All i need to change in this result is to have consecutive non-space characters to be within the same list (ie, change (#\a) (#\m) to (#\a #\m).

(define [space? char]
  (equal? char #\space)
  )

(define [first-word char-list]
  
  (if (empty? char-list)
      (list empty)
      
      ; If the character is alphabetic, record it
      (if (char-alphabetic? (first char-list)) 
          (cons (cons (first char-list) empty) (first-word (rest char-list)))
          
         ; If it's a space start recording the new list
          (if (space? (first char-list))
              (cons (list #\space) (first-word (rest char-list)))
              
          ; Otherwise just ignore it and move on to the next char
              (first-word (rest char-list)))
          )
      )
  )

Any ideas?

what programming language is this? And why is it not posted in the appropriate board? I'd move it but don't know what language it is.

I'd recommend forgetting everything and starting with this:

(define (parse-words chars current-word)
  ...)

In this case, 'chars' is your string and 'current-word' is the current word you're reading off the string.

For example, if you're converting the string "hello doctor foobar!", you'll end up recursing as in the following. (Note that where I draw strings, I really mean for there to be a list of chars. That would be a pain to write though.)

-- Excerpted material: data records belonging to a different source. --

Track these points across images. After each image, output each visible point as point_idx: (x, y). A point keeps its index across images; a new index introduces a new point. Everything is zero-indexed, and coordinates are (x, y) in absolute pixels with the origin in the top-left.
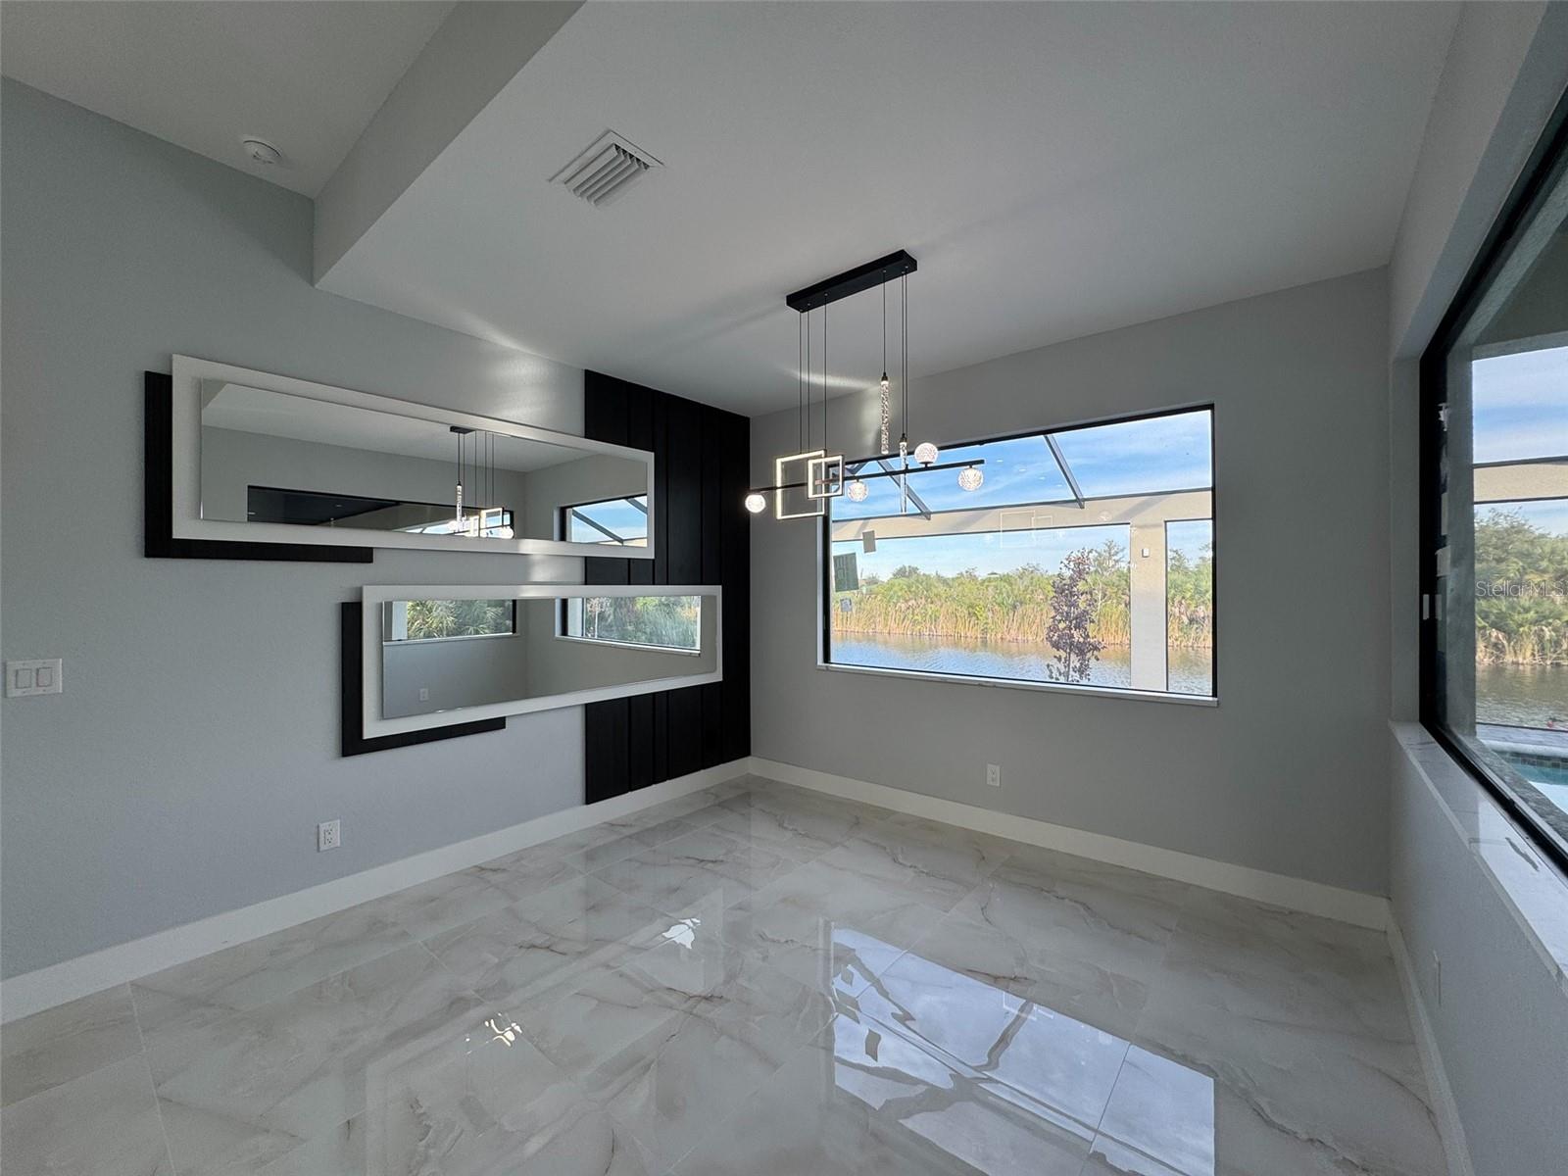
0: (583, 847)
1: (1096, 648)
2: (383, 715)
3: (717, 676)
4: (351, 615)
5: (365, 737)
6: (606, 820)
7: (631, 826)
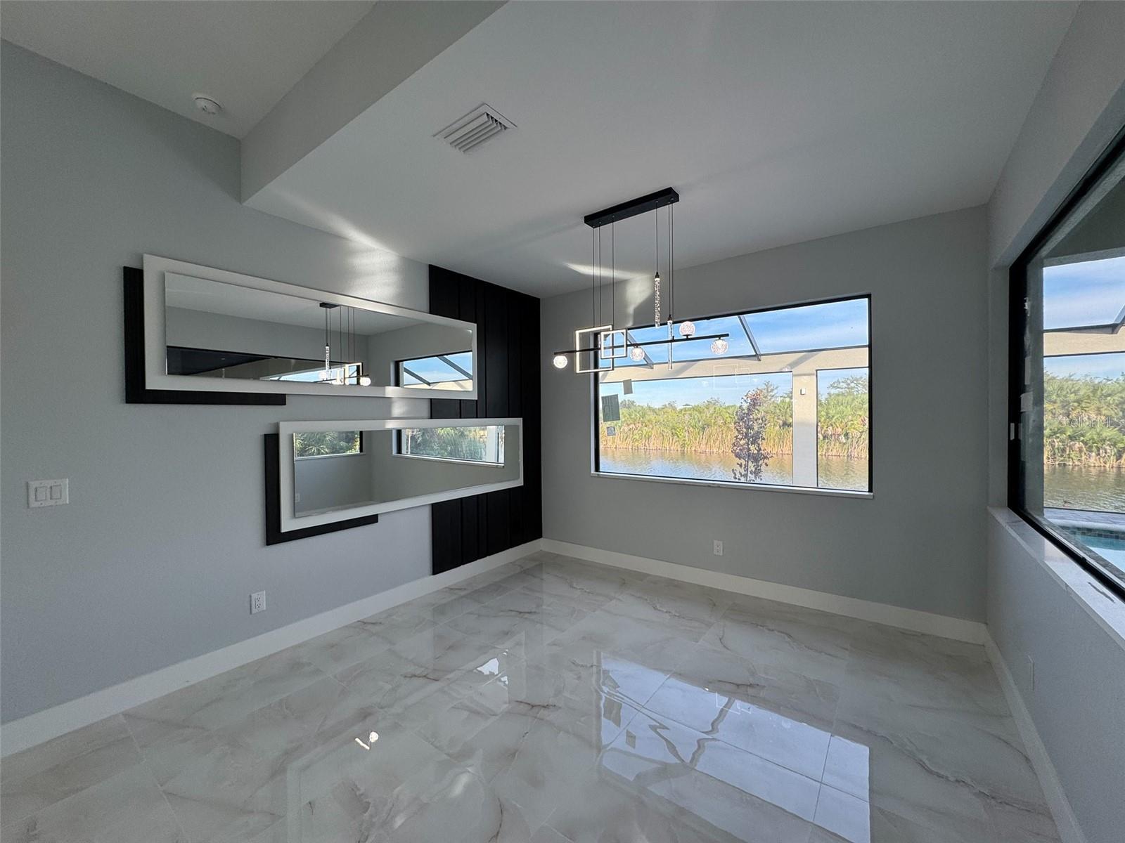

(parse-words "hello doctor foobar!" '())  ; "hello doctor foobar!" is really a list of chars
->
(parse-words "ello doctor foobar!" '(#\h))
->
(parse-words "llo doctor foobar!" '(#\e #\h))
(parse-words "lo doctor foobar!" '(#\l #\e #\h))
(parse-words "o doctor foobar!" '(#\l #\l #\e #\h))
(parse-words " doctor foobar!" '(#\o #\l #\l #\e #\h))
(cons (reverse '(#\o #\l #\l #\e #\h)) (parse-words (skip-leading-spaces " doctor foobar!") '()))

Now, this will have to be a helper-function. You'll want to have a function that converts the string to a list of chars and skips leading spaces before passing it to parse-words, and then recombines the words, represented as lists of chars, into string form.

And you'll need to write skip-leading-spaces. Maybe you should call it skip-leading-spaces-and-punctuation, or perhaps skip-leading-non-alphanumeric-chars. Or maybe 'drop-...' instead of 'skip-...'.

Oh, and this language is Scheme.

I love you Rashakil :D

That fixed my main problem, Thanks so much!!!